The areas that are growing are concentrated in counties surrounding the larger cities, which also tend to have better-educated populations and higher incomes than the state as a whole. The state’s economic development is tied to these areas’ expansion.
The Census Bureau divides counties into three groups for statistical purposes. “Metropolitan” counties are linked economically to a large city (50,000 or more). “Micropolitan” counties also have economic ties, but to a smaller city. The remaining counties, mostly rural, have no such connections.
Alabama has 11 metropolitan areas covering 27 counties. Another county is part of the Columbus, Ga., metro area. These 28 counties contain 71 percent of the state’s population, are home to about 80 percent of its college graduates and account for 75 percent of all personal income in the state. They have had a net gain of 23,000 residents since the 2010 Census, while the rest of the state has had no net population growth.
Metro areas are named after their central city or cities. Alabama’s 11 are (from largest to the smallest): Birmingham-Hoover, Huntsville, Mobile, Montgomery, Tuscaloosa, Decatur, Dothan, Florence, Auburn-Opelika, Anniston-Oxford and Gadsden.
In these 28 metro counties, personal income per capita in 2010 averaged almost $34,500. An estimated 83 percent of the adult population has at least a high school diploma and 25 percent a college degree or better. Since 2010, these areas have added 53 residents for every 10,000 in the Census count.
By way of contrast: in the state’s 24 rural counties, personal income per capita in 2010 averaged about $27,400; only 73 percent of the adult population has at least a high school diploma and 12 percent a college degree or better. Since 2010, these counties actually have lost about 68 persons for every 10,000 in the Census count.

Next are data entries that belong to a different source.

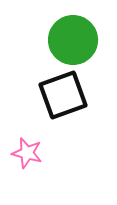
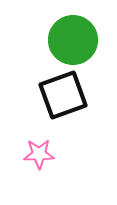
pink star: moved 12 px right, 1 px down; rotated 16 degrees counterclockwise
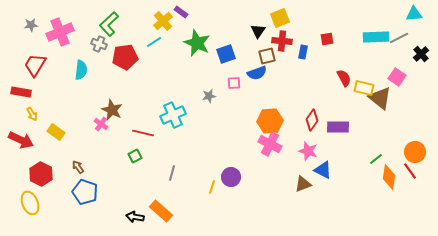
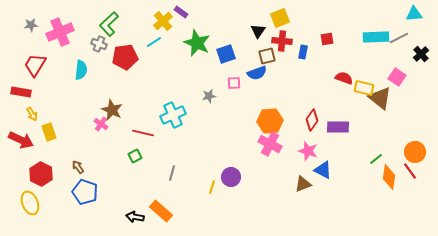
red semicircle at (344, 78): rotated 42 degrees counterclockwise
yellow rectangle at (56, 132): moved 7 px left; rotated 36 degrees clockwise
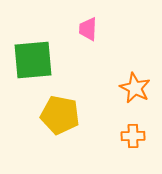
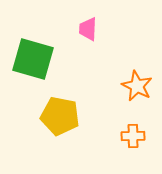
green square: moved 1 px up; rotated 21 degrees clockwise
orange star: moved 2 px right, 2 px up
yellow pentagon: moved 1 px down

The state’s 15 micropolitan counties fall between the metro and rural areas on all these measures, suggesting that the numbers are related. They point to the importance of removing barriers to growth in the state’s urban areas and increasing educational attainment.
EDITOR’S NOTE — Jim Williams is executive director for the nonprofit, nonpartisan Public Affairs Research Council of Alabama.